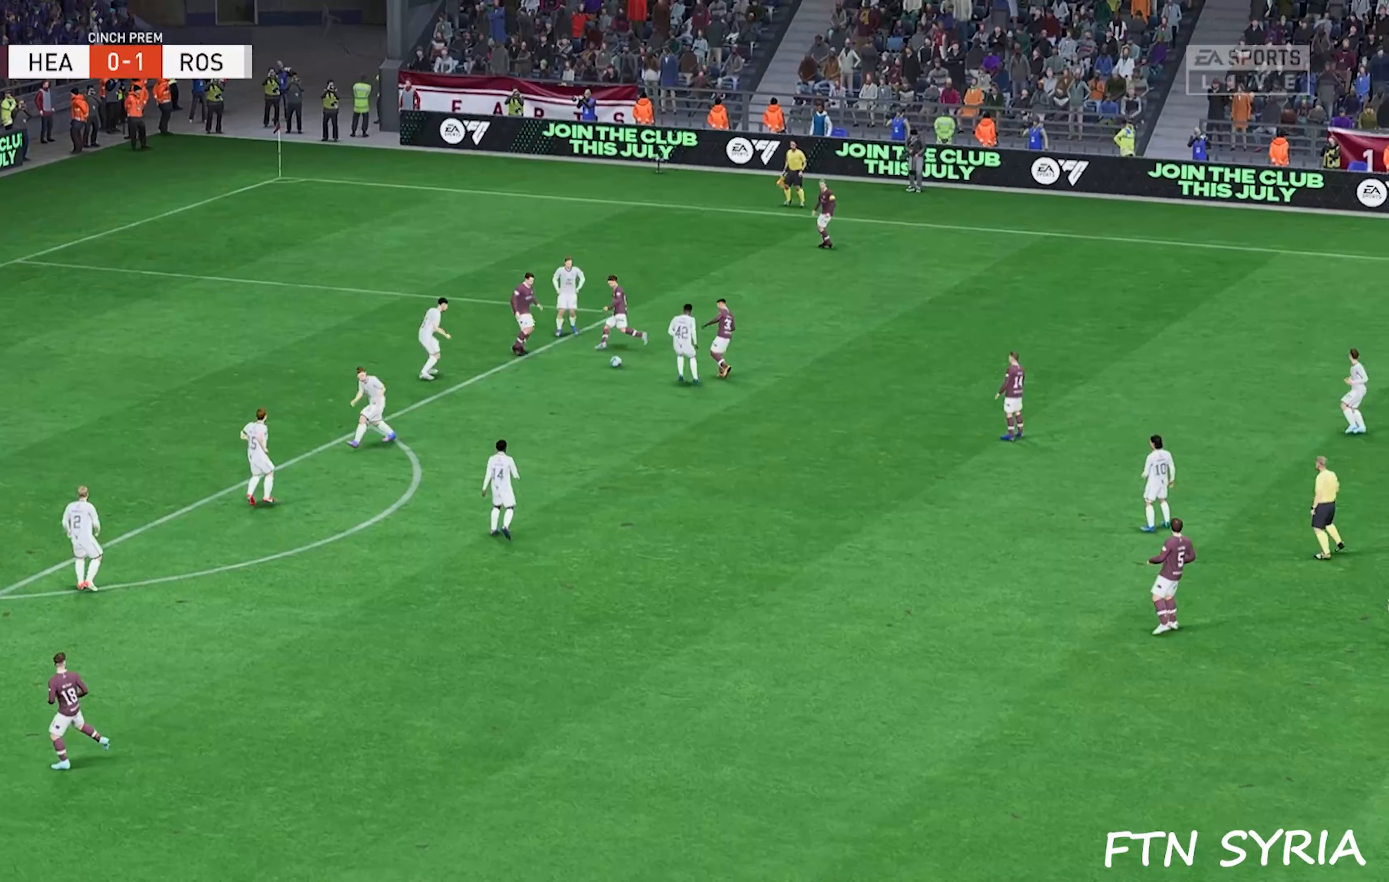
{"buttons": ["SQUARE"], "events": []}
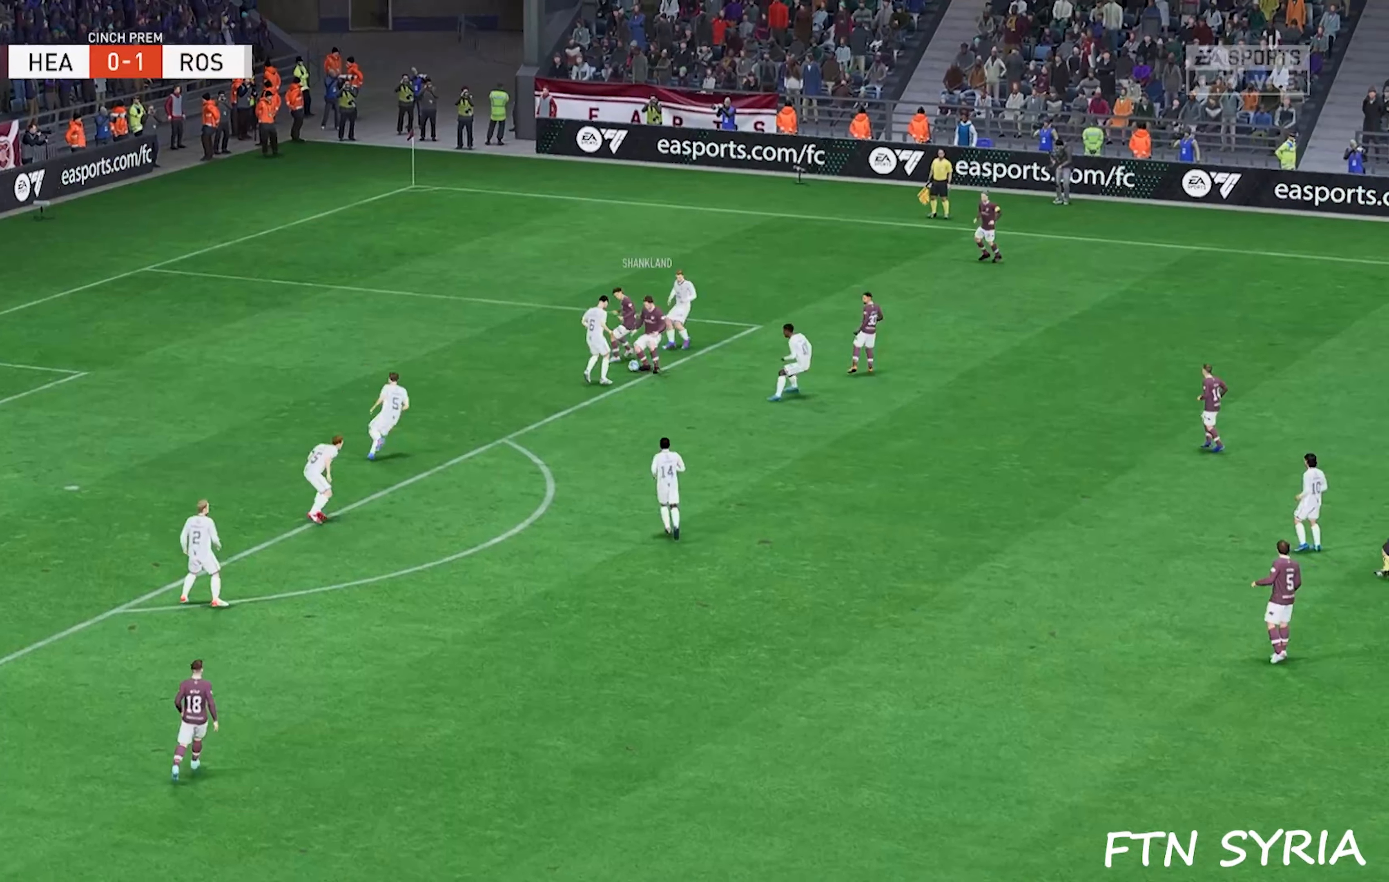
{"buttons": ["SQUARE"], "events": []}
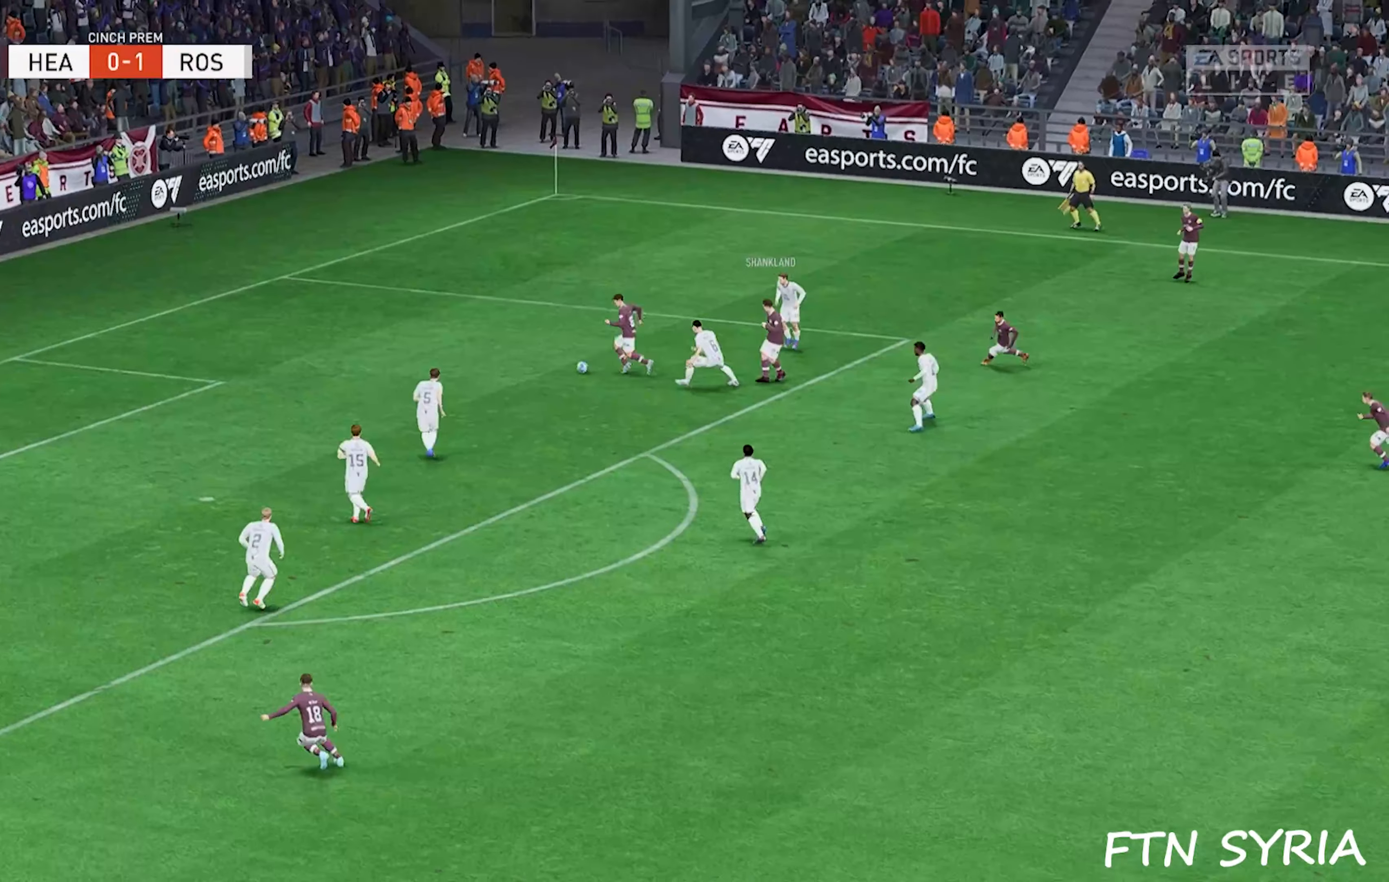
{"buttons": ["SQUARE"], "events": []}
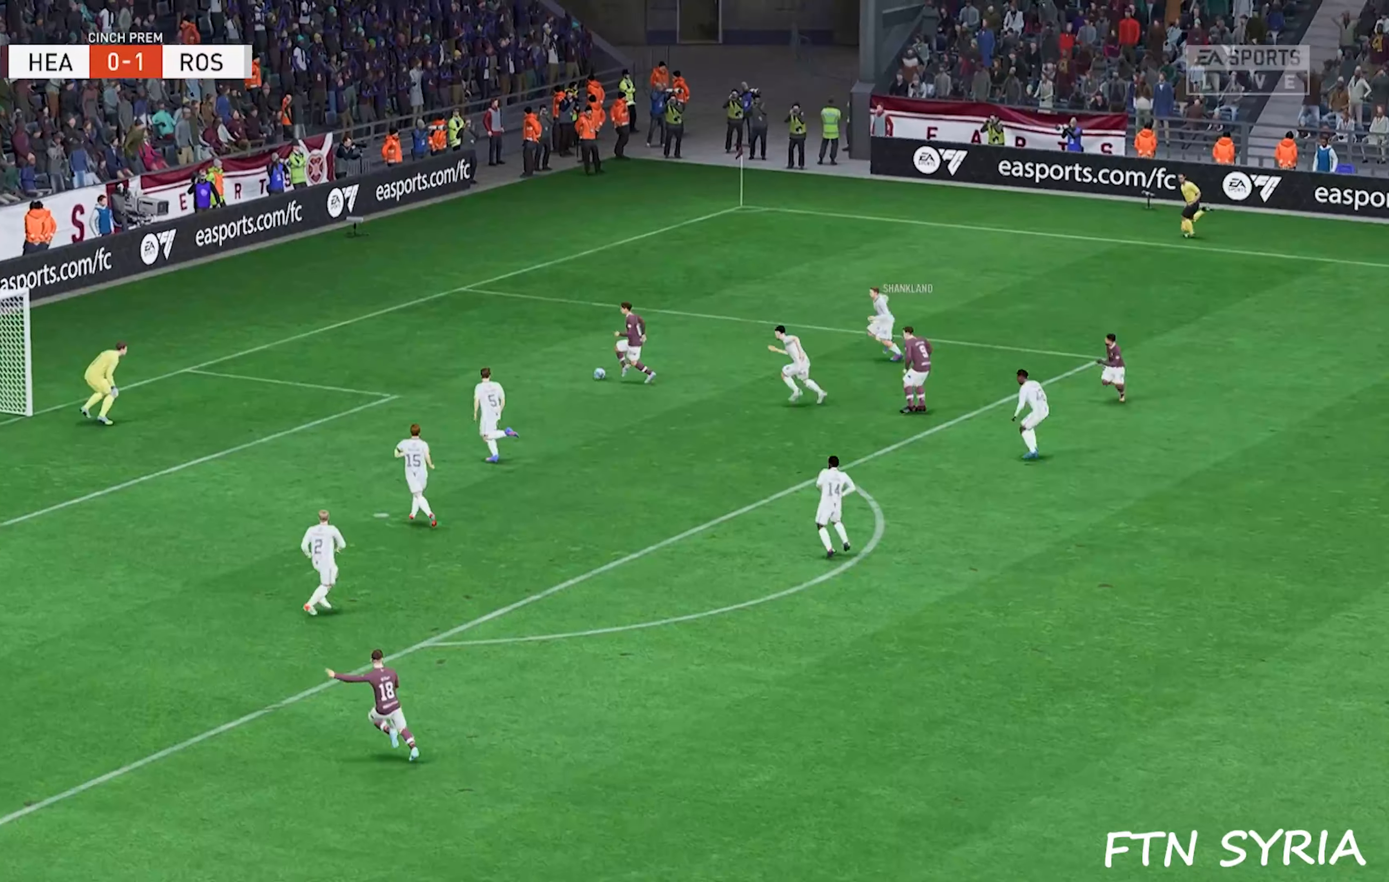
{"buttons": ["SQUARE"], "events": []}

= = =

Directions:
Only the pictures stay behind; everything else in the data above is to be retyped exactly.

Response to the exercise:
{"buttons": ["SQUARE"], "events": []}
{"buttons": ["SQUARE"], "events": []}
{"buttons": ["SQUARE"], "events": []}
{"buttons": ["SQUARE"], "events": []}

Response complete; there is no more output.